管藻黄素型LHCII参与的假根羽藻非光化学淬灭机制研究

In LHCII of Bryopsis corticulans, a unique siphonaceous marine green alga living in intertidal zones in a large area around the east coast of our country, siphonaxanthin and siphonein replace lutein and xanthophyll cycle pigments to adapt complicated environment where light illumination oscillates between strong and insufficient intensities depending on tidal changes. In previous studies, we demonstrated the light harvesting characteristics and sequences of B. corticulans LHCII, but the mechanism of NPQ (non-photochemical quench) in this unique alga is unknown. In this proposal, we will investigate the NPQ mechanism of B. corticulans, comparing with that in higher plants, by the experiments in alga, intact chloroplast and membrane protein levels. Chlorophyll fluorescence will be measured to analyze the photosynthetic efficiency (Y (II)) and NPQ of B. corticulans, and isolated intact chloroplast will be used for high light and inhibitor treatment to find the NPQ characteristics in this intertidal green alga. We will isolate natural LHCII from B. corticulans and also prepare reconstituted LHCII by expressing the LHCII apo-proteins in E. coli followed by reconstitution with different carotenoids. We will then analyze the properties of the native and reconstituted LHCII in quenched and unquenched states by absorption spectrum, fluorescence spectrum and florescence yield measurement. We will also investigate possible conformational changes of the proteins and carotenoids between quench and unquenched states by means of Circular Dichroism. And Nanosecond time-resolved spectra will help us analyze the triplet states features of siphonaxanthin and siphonein in B. corticulans LHCII involved with NPQ . These studies will enable us to reveal the mechanism of NPQ and the roles of siphonaxanthin and siphonein in LHCII of the unique green alga B. corticulans.

假根羽藻是生长在潮间带的低等绿藻，其LHCII结合管藻黄素和管藻素，替代黄体素和叶黄素循环色素以适应剧烈变化的强光和弱光环境。此前我们研究了假根羽藻LHCII序列和捕获绿光机制，但其非光化学淬灭机制还不清楚。本项目拟在藻体、完整叶绿体和膜蛋白三个层次与高等植物对比研究管藻黄素型LHCII参与的假根羽藻非光化学淬灭机制。通过叶绿素荧光技术研究假根羽藻的光合效率和非光化学淬灭特点，对完整叶绿体进行胁迫处理，进一步了解假根羽藻非光化学淬灭机制。制备天然LHCII和重组不同类胡萝卜素的LHCII，通过吸收光谱、荧光光谱和叶绿素荧光产量测定，研究假根羽藻LHCII在能量淬灭和非淬灭状态下的特征；通过圆二色光谱分析LHCII蛋白构象和类胡萝卜素构象变化；通过纳秒时间分辨光谱研究淬灭和非淬灭状态下LHCII中管藻黄素和管藻素的三重态性质，最终阐明管藻黄素型LHCII参与的假根羽藻非光化学淬灭机制。

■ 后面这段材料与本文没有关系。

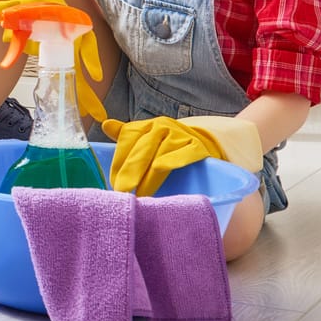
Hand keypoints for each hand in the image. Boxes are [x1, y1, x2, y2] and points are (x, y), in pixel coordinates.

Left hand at [101, 115, 261, 195]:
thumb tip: (105, 125)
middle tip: (120, 192)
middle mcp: (162, 126)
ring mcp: (181, 135)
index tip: (112, 182)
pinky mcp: (198, 148)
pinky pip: (181, 157)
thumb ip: (129, 135)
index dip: (118, 162)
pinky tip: (158, 179)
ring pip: (159, 156)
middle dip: (129, 172)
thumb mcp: (151, 137)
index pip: (127, 139)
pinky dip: (168, 167)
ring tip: (139, 196)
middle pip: (141, 149)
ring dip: (147, 178)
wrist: (214, 140)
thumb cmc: (174, 144)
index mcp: (148, 125)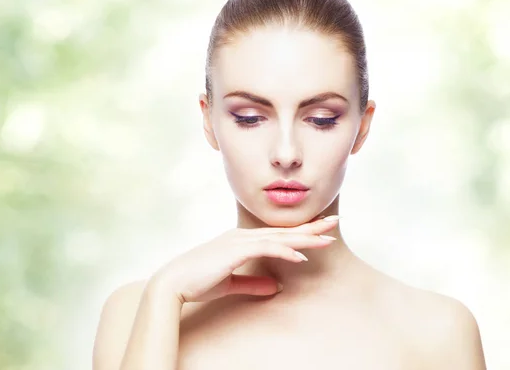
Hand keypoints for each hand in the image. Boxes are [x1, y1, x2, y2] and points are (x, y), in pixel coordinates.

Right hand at [149, 215, 340, 302]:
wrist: (174, 283)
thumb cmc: (199, 282)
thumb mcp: (232, 283)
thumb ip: (254, 283)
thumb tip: (276, 287)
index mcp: (242, 240)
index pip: (278, 235)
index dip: (301, 234)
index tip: (321, 232)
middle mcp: (243, 236)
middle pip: (284, 231)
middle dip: (311, 227)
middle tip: (335, 222)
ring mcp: (239, 241)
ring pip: (280, 237)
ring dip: (305, 239)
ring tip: (327, 239)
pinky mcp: (235, 250)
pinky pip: (266, 248)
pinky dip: (285, 252)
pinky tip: (301, 257)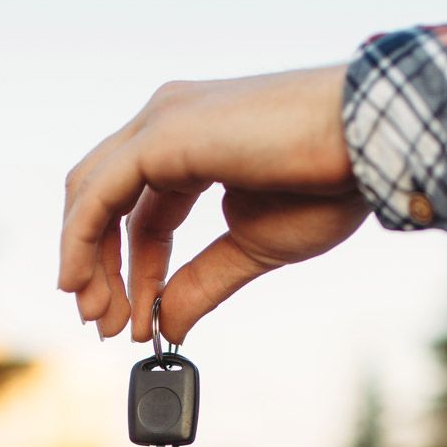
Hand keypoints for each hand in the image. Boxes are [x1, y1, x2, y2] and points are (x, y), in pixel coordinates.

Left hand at [58, 65, 370, 345]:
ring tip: (98, 317)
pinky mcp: (163, 132)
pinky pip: (99, 192)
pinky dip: (80, 239)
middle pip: (103, 200)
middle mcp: (168, 121)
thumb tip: (166, 326)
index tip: (134, 323)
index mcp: (191, 142)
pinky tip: (79, 282)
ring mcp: (163, 120)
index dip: (131, 271)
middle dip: (97, 267)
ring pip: (91, 194)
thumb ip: (202, 283)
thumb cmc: (330, 186)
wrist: (367, 147)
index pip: (138, 212)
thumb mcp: (253, 248)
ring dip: (85, 261)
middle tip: (103, 325)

假根羽藻是生长在潮间带的低等绿藻，其LHCII结合管藻黄素和管藻素，替代黄体素和叶黄素循环色素以适应剧烈变化的强光和弱光环境。本项目在藻体、完整叶绿体和膜蛋白三个层次与高等植物对比研究了管藻黄素型LHCII参与的假根羽藻光保护机制。在项目执行期间，我们按照计划任务在野外和室内检测假根羽藻的光合生理特征、在实验室内对假根羽藻的藻体、叶绿体和LHCII蛋白进行了生化和光谱学研究；按照计划测定了假根羽藻和拟南芥的NPQ及电子传递速率等，研究了完整叶绿体和LHCII对强光和温度胁迫的响应机制，研究了假根羽藻LHCII 捕光和光保护的超快光谱特征，阐明了假根羽藻适应潮间带光环境的可能机理。. 研究结果揭示了假根羽藻对潮间带环境的适应机制与假根羽藻持续的NPQ、以及PSII核心亚基的快速修复和重整有关(Giovagnetti et al.2018, Planta)；阐明了假根羽藻LHCII 中类胡萝卜素三重态能量传递的特征在于管藻黄素和管藻素同时在两个黄体素位点对叶绿素三重态激发能进行淬灭(Li et al. 2020, BBA - Bioenergetics)；阐释了管藻黄素和管藻素参与的假根羽藻非光化学淬灭与其他捕光天线的不同机制 (Qin et al. 2019, Nature Plants; Wang et al. 2020, FEBS journal)。另外也对假根羽藻LHCII中的叶绿素a/b位点以及超快能量传递进行了研究，证实了假根羽藻LHCII具有较低的传能速度，但保证了PSII的高效运转和光保护 (Akhtar et al. 2020, BBA – Bioenergetics)。